Dataset entries:
* * * * * * * * *

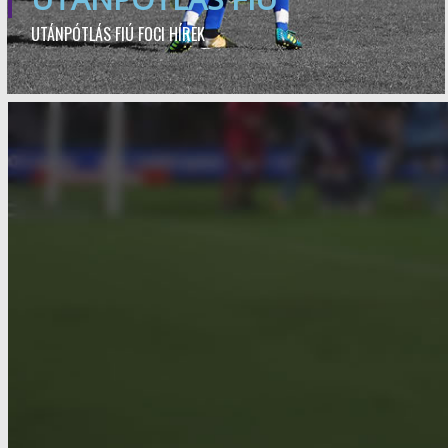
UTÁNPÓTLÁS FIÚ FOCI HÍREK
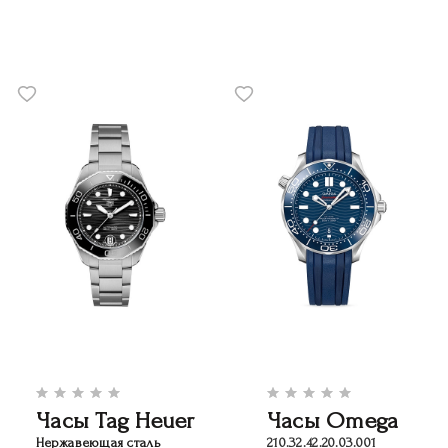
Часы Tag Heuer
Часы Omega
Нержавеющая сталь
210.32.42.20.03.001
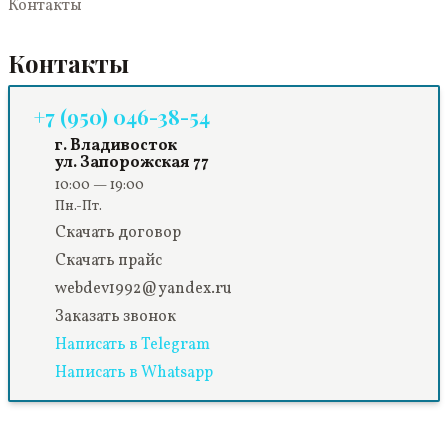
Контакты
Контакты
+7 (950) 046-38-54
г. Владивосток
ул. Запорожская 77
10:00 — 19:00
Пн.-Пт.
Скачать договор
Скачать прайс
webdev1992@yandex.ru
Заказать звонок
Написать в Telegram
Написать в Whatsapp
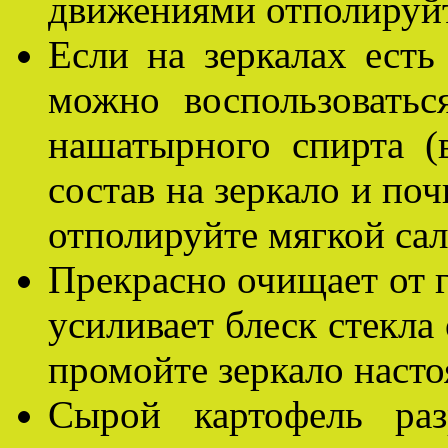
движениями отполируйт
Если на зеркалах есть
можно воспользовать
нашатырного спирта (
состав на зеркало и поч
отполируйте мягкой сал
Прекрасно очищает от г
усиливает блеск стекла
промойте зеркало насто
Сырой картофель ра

* * * * * * * * *

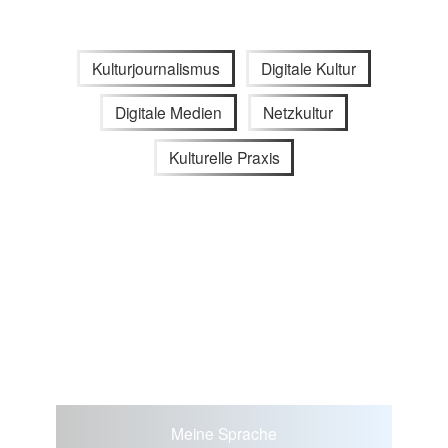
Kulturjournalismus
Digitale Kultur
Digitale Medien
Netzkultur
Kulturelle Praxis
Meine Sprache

* * * * * * * * *

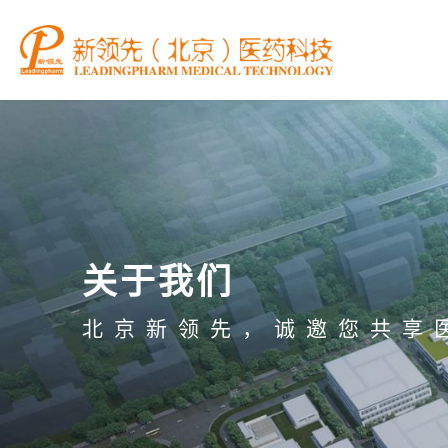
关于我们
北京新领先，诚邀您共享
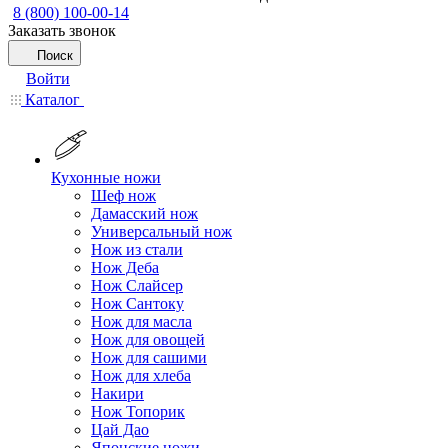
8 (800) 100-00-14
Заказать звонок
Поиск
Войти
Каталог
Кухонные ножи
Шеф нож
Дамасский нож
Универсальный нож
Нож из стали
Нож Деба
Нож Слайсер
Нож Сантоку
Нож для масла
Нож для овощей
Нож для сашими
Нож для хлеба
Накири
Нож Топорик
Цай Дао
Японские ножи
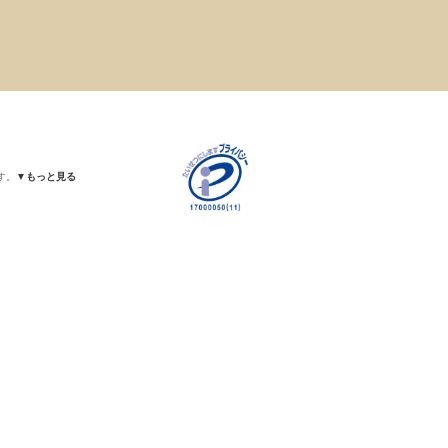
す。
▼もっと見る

* * * * * * * * *

• _Directive_
Copy the lines of the data above exactly as written, beginning with the line containing "Если на зеркалах есть" and ending with the line containing "Сырой картофель ра", and leave out all other lines.

• _Response to this task_
Если на зеркалах есть
можно воспользовать
нашатырного спирта (
состав на зеркало и поч
отполируйте мягкой сал
Прекрасно очищает от г
усиливает блеск стекла
промойте зеркало насто
Сырой картофель ра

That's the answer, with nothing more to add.